Idiopathic retinal vasculitis, aneurysms and neuroretinitis (IRVAN) is a rare ocular condition with an unresolved aetiology, different treatment practices and a risk of severe vision loss in refractory cases. There is sparse literature on the use of biologics, specifically TNF- α inhibitors, in the management of IRVAN, emphasising the need for additional evidence in this therapeutic area.

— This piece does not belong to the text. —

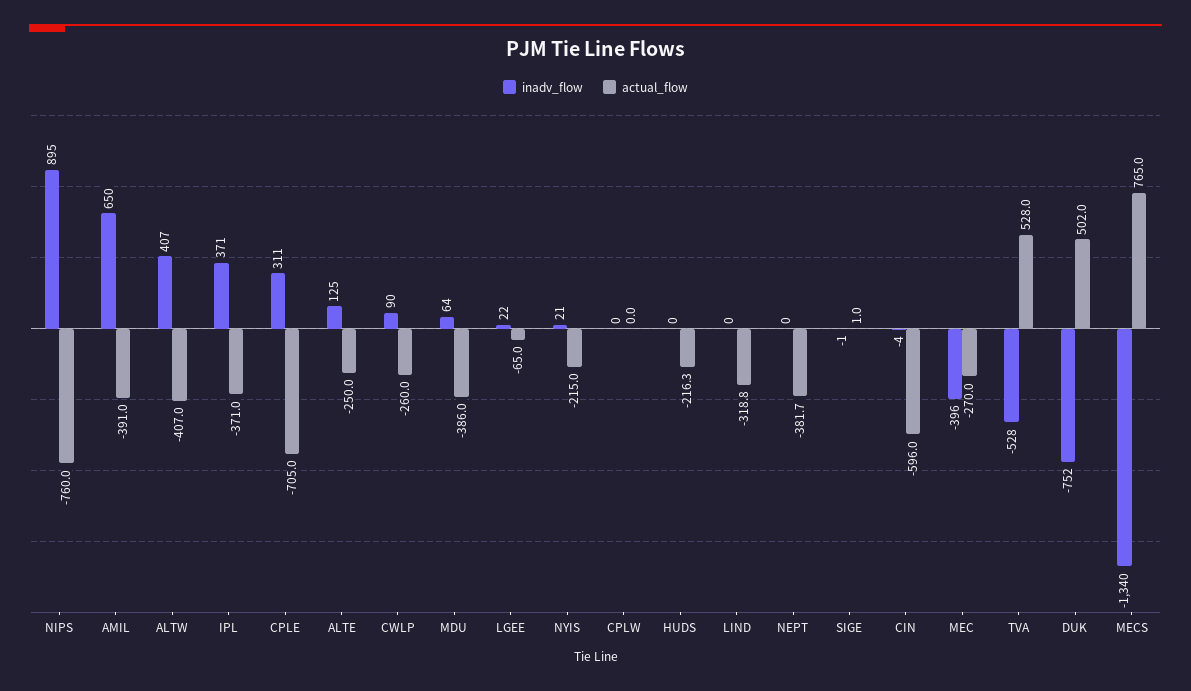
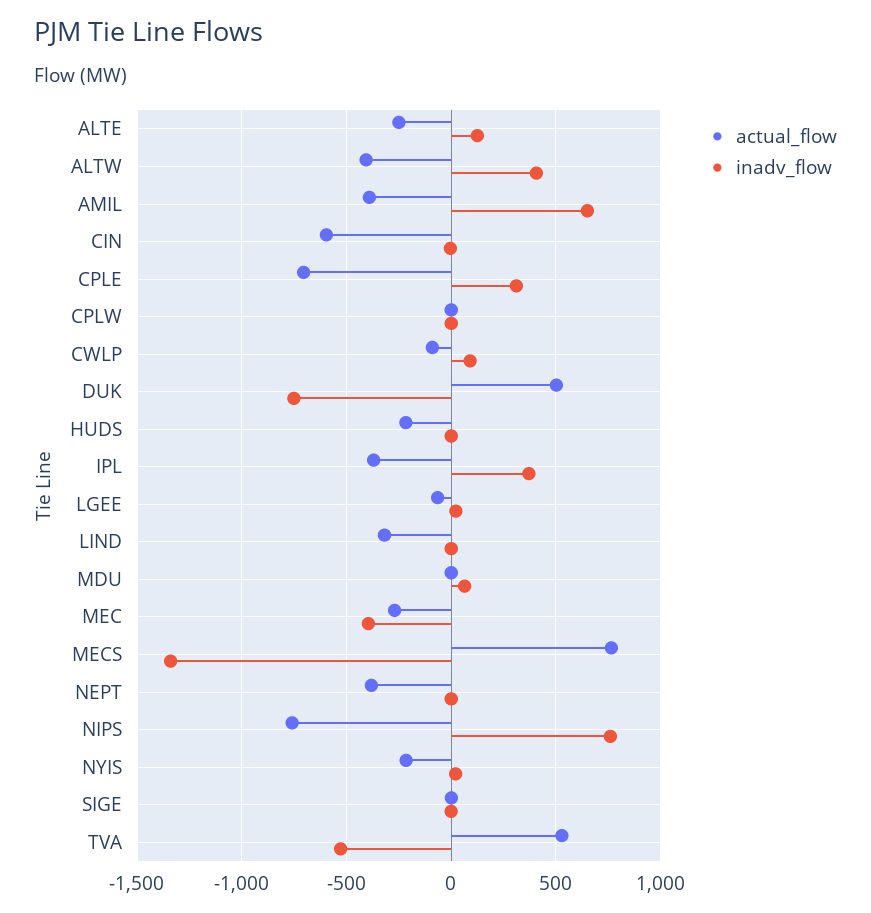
inadv_flow, NIPS: 895 -> 750
actual_flow, CWLP: -260 -> -100
actual_flow, MDU: -386 -> 0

We present a 49-year-old otherwise healthy Norwegian woman who experienced gradual bilateral visual deterioration and was diagnosed with IRVAN syndrome following extensive systemic and ophthalmological evaluation. Despite treatment with monthly bilateral intravitreal anti-vascular endothelial growth factor (anti-VEGF) injections, which were initially combined with systemic corticosteroids and later with peripheral scatter laser photocoagulation, disease control was not achieved. At nadir, the best-corrected visual acuity (BCVA) was 0.4 in OD and 0.3 in OS. Eight months after treatment initiation, the TNF-α inhibitor adalimumab was introduced in combination with methotrexate, and the subsequent clinical course was characterised by substantial and sustained improvement. The macroaneurysms regressed and the vasculitis subsided, leading to complete resolution of the peripapillary oedema and improvement of visual acuity to 0.9–1.0 bilaterally. At two years, the patient remained stable on adalimumab monotherapy without further intervention.

Adalimumab may represent a safe and effective option for managing refractory IRVAN syndrome and could address the underlying pathology. Our findings underscore the importance of individualised therapeutic approaches and advocate further investigation of TNF-α inhibitors as a viable treatment option for IRVAN.